* _TASK INSTRUCTIONS_
Find each line in the material below that contains the string "text", and copy those lines.

* _ENTRIES PROVIDED_
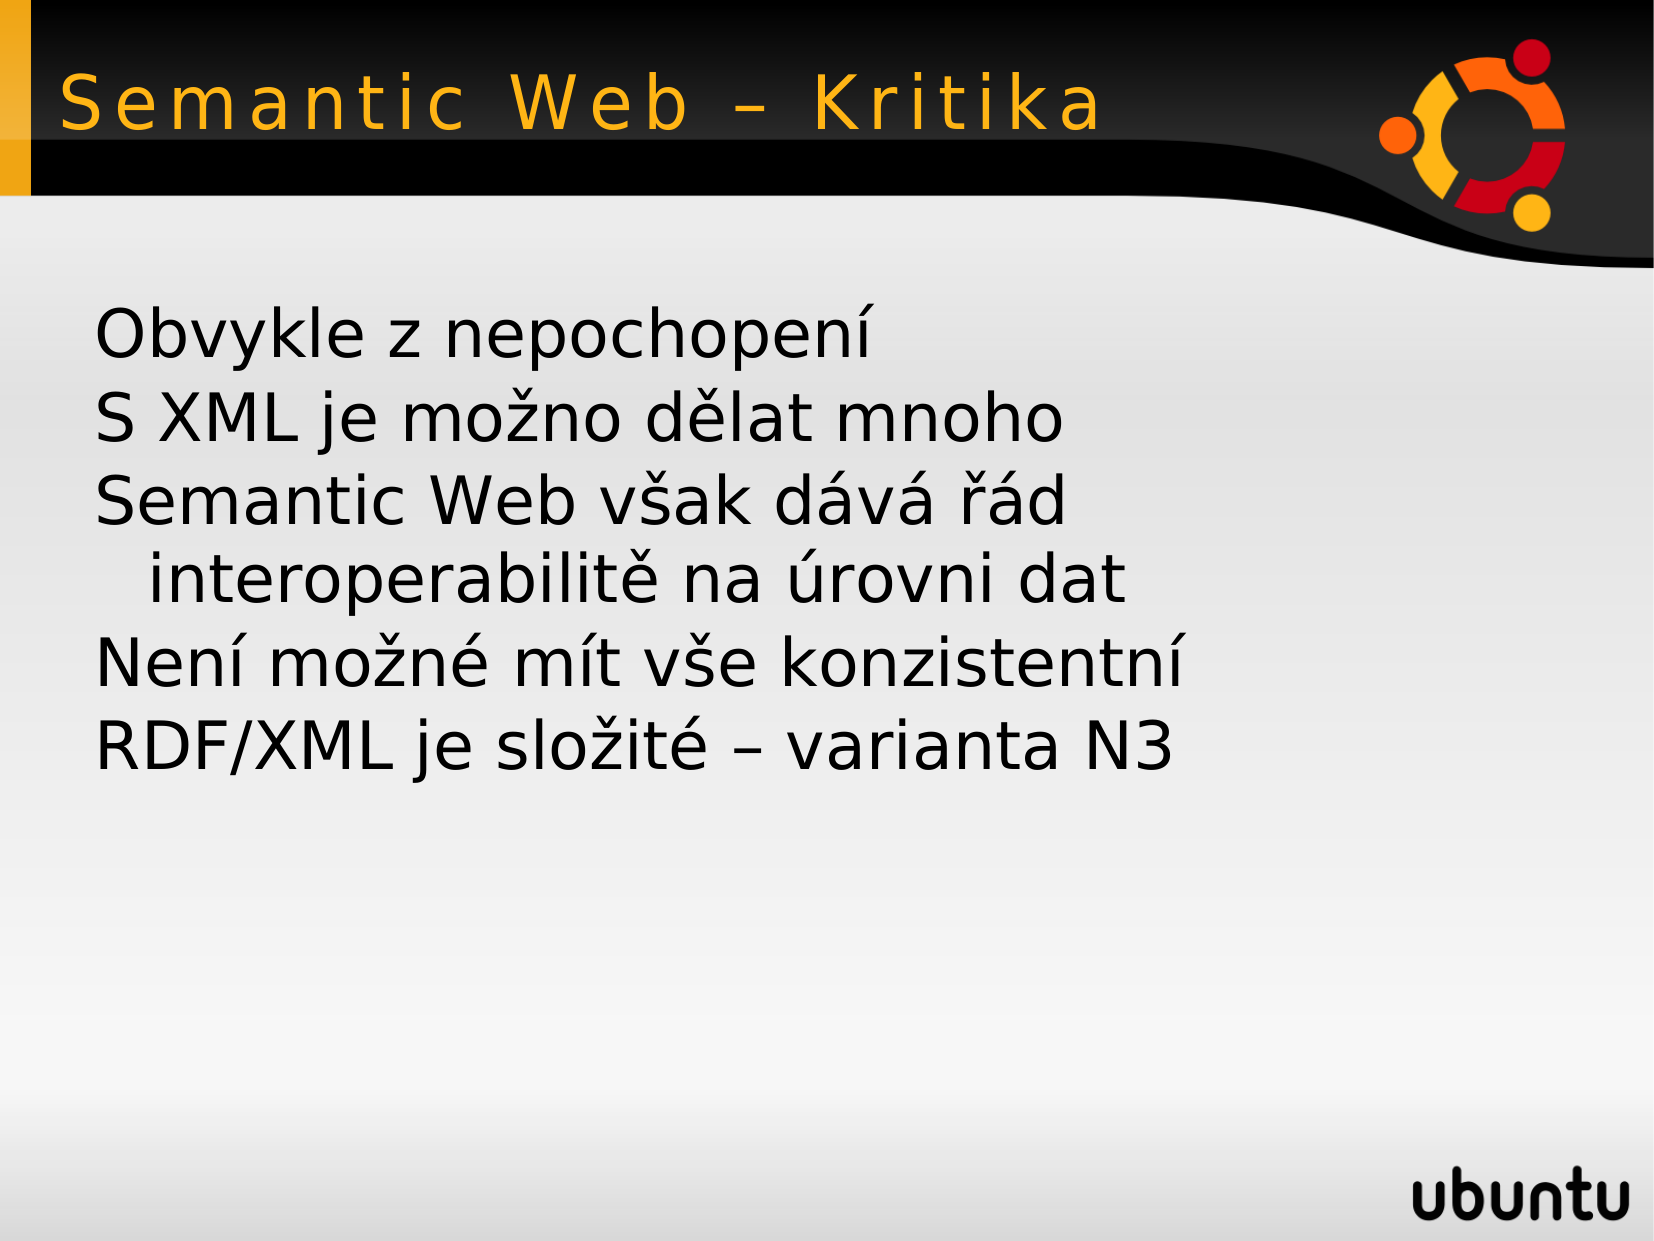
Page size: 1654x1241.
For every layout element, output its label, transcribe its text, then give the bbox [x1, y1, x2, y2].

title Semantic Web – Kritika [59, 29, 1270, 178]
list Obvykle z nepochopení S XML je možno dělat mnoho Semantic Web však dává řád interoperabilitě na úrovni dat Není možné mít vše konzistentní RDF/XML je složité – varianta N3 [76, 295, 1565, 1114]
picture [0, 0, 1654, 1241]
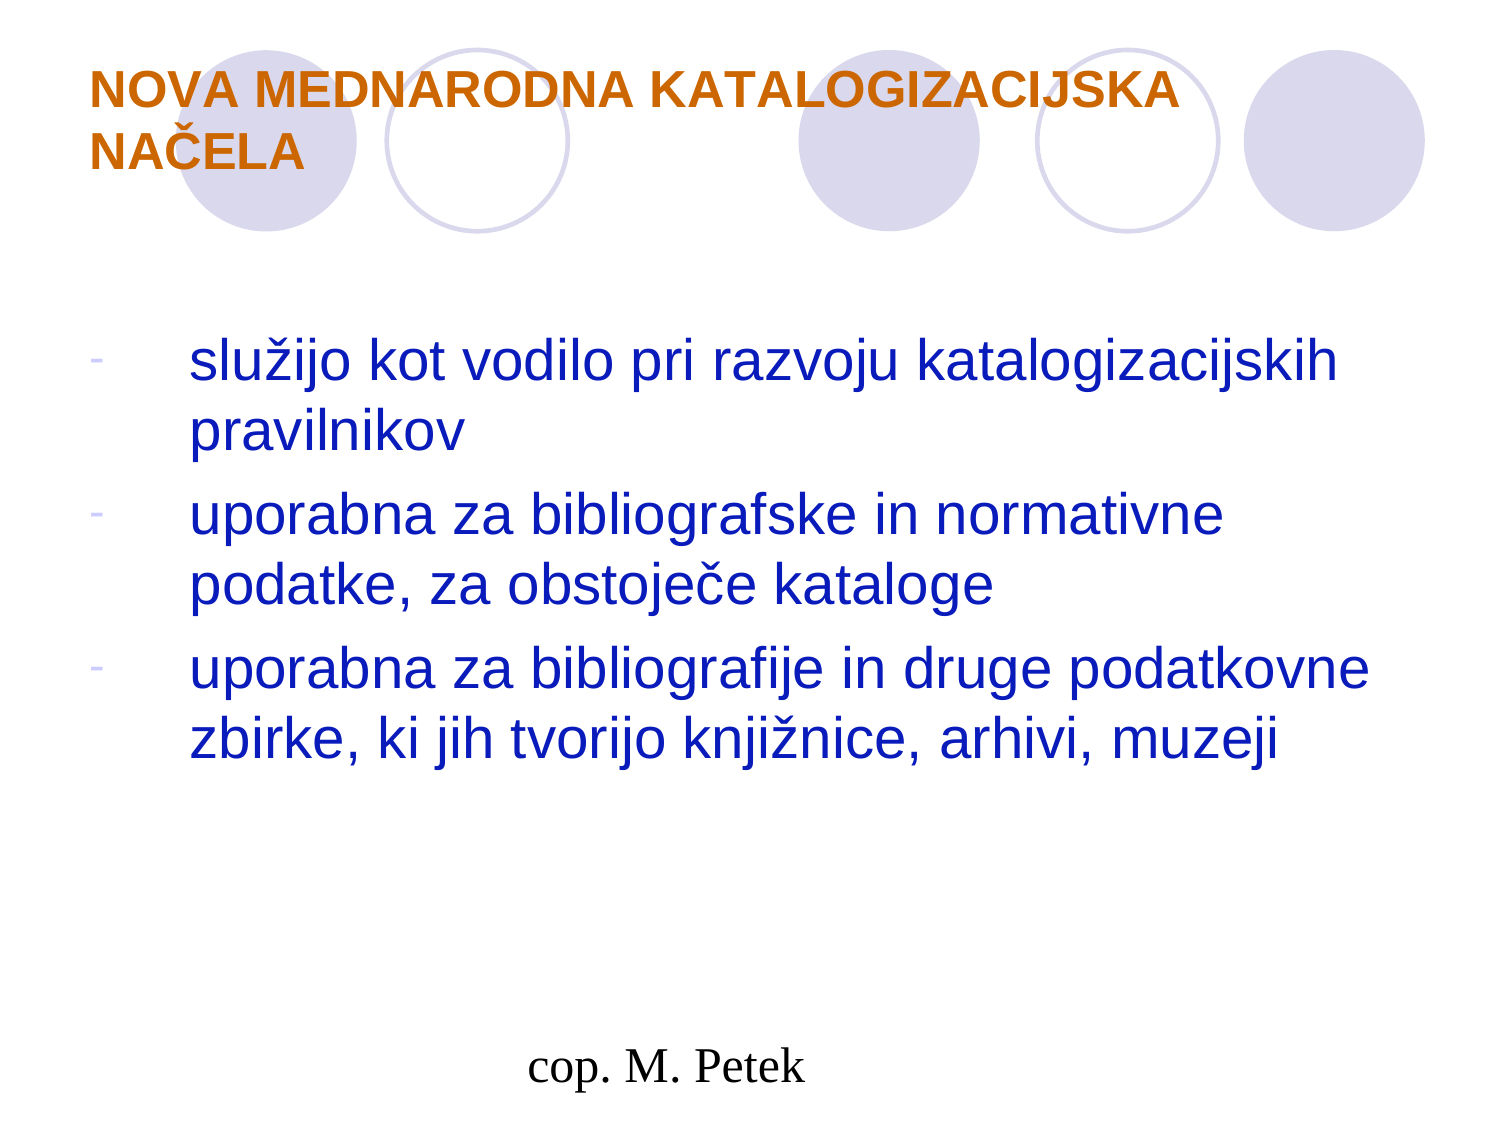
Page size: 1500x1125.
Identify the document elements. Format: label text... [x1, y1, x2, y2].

* _FINISHED TASK_
For every layout element, output its label, transcribe its text, then give the bbox [x1, y1, x2, y2].
Identify the document elements. Format: label text... [x1, y1, x2, y2].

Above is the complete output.